I can’t live with my autistic child. Quite a depressing and strong statement isn’t it?
But sadly it is actually one of the most researched sentences by parents in our position.
This article is for all those people in that position and whilst we can’t make all your struggles go away, we may possibly be able to help in some ways.
Challenges of an autistic child
Living with an autistic child can be a challenging experience for parents.
The symptoms of autism can range from mild to severe, and every child with autism is unique, so their needs and abilities may vary significantly.
The struggle to live with an autistic child can arise due to various factors, including communication difficulties, behavioural challenges, and sensory processing issues.
Autistic children may have difficulty expressing their needs and emotions effectively, which can result in frustration and tantrums.
They may have rigid routines and preferences, and any change to their routine or environment can trigger meltdowns or anxiety.
Additionally, autistic children may have sensory sensitivities, such as being sensitive to loud noises or bright lights, which can make everyday activities challenging.
Struggles with wider society
Parents of autistic children may also experience social isolation and stigma.
People who do not understand autism may judge the child’s behaviour or assume that the parents are not disciplining them adequately.
This can result in feelings of shame, guilt, and frustration for the parents, which can further strain the parent-child relationship.
What you can do
If you are struggling to live with an autistic child, it is essential to seek support and resources to help them manage their child’s needs.
Here are some tips for parents in this position:
Seek professional help
Autism is a complex disorder, and it is essential to seek professional help from a qualified therapist or medical professional who specialises in autism.
They can assess the child’s needs and provide guidance on how to manage their behaviour and communicate with them effectively.
Join support groups
Connecting with other parents of autistic children can provide emotional support and a sense of community.

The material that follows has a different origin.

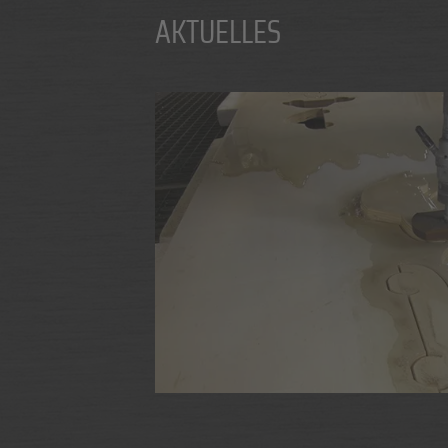
AKTUELLES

Support groups can also provide valuable information and resources on how to manage challenging behaviours and advocate for your child’s needs.
Look on Facebook and you will be sure to find SEN groups in your area.
Create structure
Autistic children thrive in a structured and predictable environment. Creating a routine that the child can follow can help them feel more secure and reduce anxiety.
Incorporate visual aids
Visual aids, such as picture schedules or social stories, can help autistic children understand expectations and routines. They can also help them communicate their needs more effectively.
Look after yourself
Parenting an autistic child can be emotionally and physically exhausting. It is essential to practice self-care and take breaks when needed.
This can include finding respite care or hiring a caregiver to provide support.
Some people also find comfort in taking up a new hobby or joining a gym. Just some sort of an outlet away from autism can be helpful.
Reach out to friends and family
Things like finding babysitters for an autistic child can be difficult but with that said it is always worth confiding in friends and family.
Speak openly with loved ones, divulging your struggles and difficulties.
They may come forward and offer their support but failing that it is healthy to sometimes unload your problems.
Summary – I can’t live with my autistic child
Living with an autistic child can be challenging, but there are resources and strategies available to help parents manage their child’s needs effectively.
Seeking professional assistance, joining support groups, creating a structured environment and practicing self-care can all help.
A crucial element would be to not chastise yourself too much, it is extremely difficult and you are trying your best.
The goal is for all parents to provide the best possible care for their autistic child while maintaining their own well-being.